Le fondement purement religieux est inefficace en France
L’argument fondé sur l’atteinte à la sensibilité des chrétiens rappelle l’interdiction demandée par la conférence des évêques de France, de la campagne d’affichage des créateurs Marithé et François Girbaud au motif que le caractère mercantile de cette publicité, qui s’inspirait de La Cène, portait atteinte aux croyances des catholiques. Interdiction accordée par le Tribunal et la Cour d’appel, censurée par la Cour de cassation en ces termes :
« En retenant l’existence d’un tel trouble, quand la seule parodie de la forme donnée à la représentation de la Cène qui n’avait pas pour objectif d’outrager les fidèles de confession catholique, ni de les atteindre dans leur considération en raison de leur obédience, ne constitue pas l’injure, attaque personnelle et directe dirigée contre un groupe de personnes en raison de leur appartenance religieuse, la cour d’appel a violé les articles 29 alinéa 2, 33 alinéa 3 de la loi du 29 juillet 1881, l’article 809 du Nouveau Code de procédure civile, ainsi que 10 de la Convention européenne de sauvegarde des droits de l’homme. »
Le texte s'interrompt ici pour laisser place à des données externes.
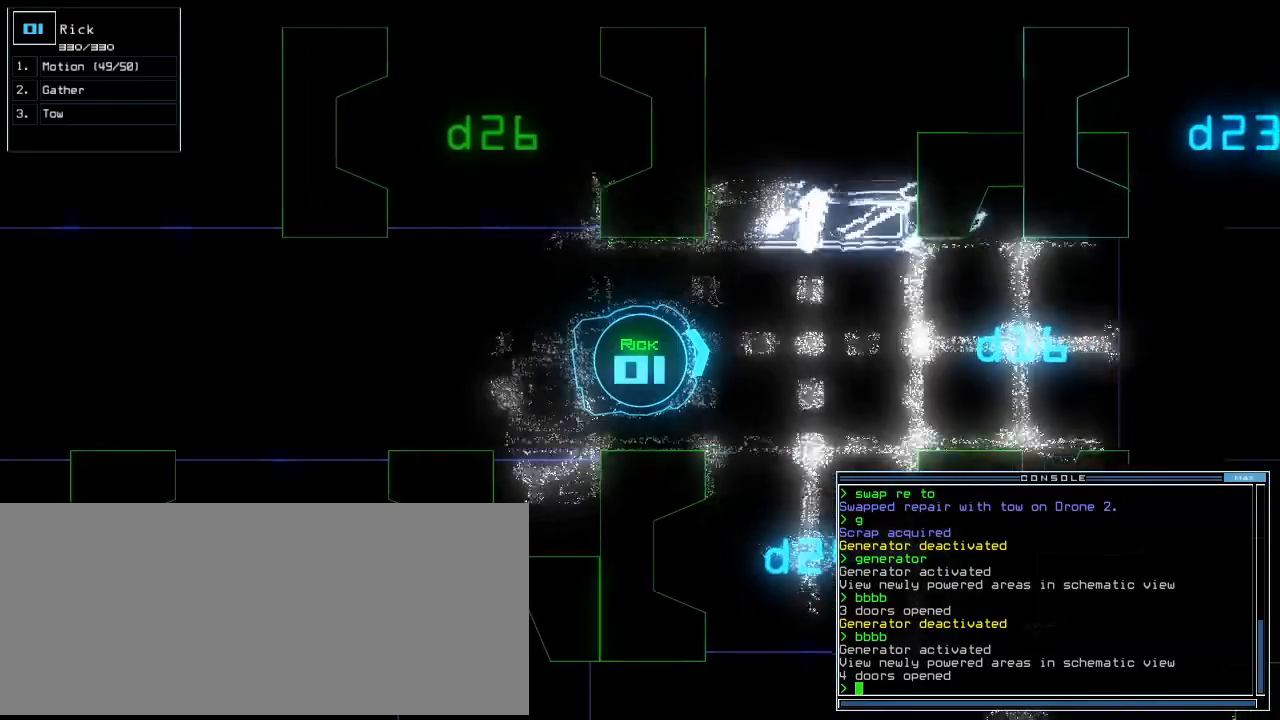
{"keys": ["down", "left"], "events": [[200, "7", "down"], [220, "up", "up"], [240, "down", "down"], [320, "7", "up"], [420, "left", "down"]]}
Les Tribunaux français sont en effet généralement peu enclin à faire prévaloir des arguments religieux sur la liberté d’expression (le retrait de l’affiche du film « Amen » de Costa-Gavras, représentant une croix catholique prolongée par une croix gammée, avait par exemple déjà été refusé). J’y reviendrai si le sujet vous intéresse.
Dans le cadre de la campagne Benetton, l’Eglise aura donc surement beaucoup plus de chance d’obtenir l’interdiction de diffusion de l’image et des dommages et intérêts pour le préjudice subi en se fondant tout simplement sur le droit à l’image du Pape.
Une action fondée sur le droit à l’image aurait plus de chances de succès
Benoit XVI devra alors agir en son nom propre pour exercer une action fondée sur l’article 9 du Code civil dont dérive le droit qu’a chacun d’autoriser ou d’interdire la reproduction de son image.
En effet, en principe, toute personne physique, quelque soit son rang, sa notoriété ou son statut, dispose d’un monopole sur son image qui lui permet d’interdire à quiconque de l’utiliser sans autorisation. Ce principe connait toutefois des exceptions pour des raisons liées à la liberté d’expression (droit à l’information du public, caricature humoristique). Mais cette exception connait elle-même des limites lorsque l’utilisation de l’image de la personne est faite à des fins purement commerciales ou porte atteinte à la dignité humaine (motif retenu par exemple pour la publication de la dépouille du Préfet Erignac).
En l’espèce, l’utilisation faite de l’image du Pape et des autres dirigeants l’est à des fins commerciales, à moins que l’on considère éventuellement que la campagne véhicule un message plus noble, telle la paix dans le monde, ou qu’elle traite d’un sujet d’actualité. La liberté d’expression pourrait alors être invoquée, sans garantie de succès pour autant.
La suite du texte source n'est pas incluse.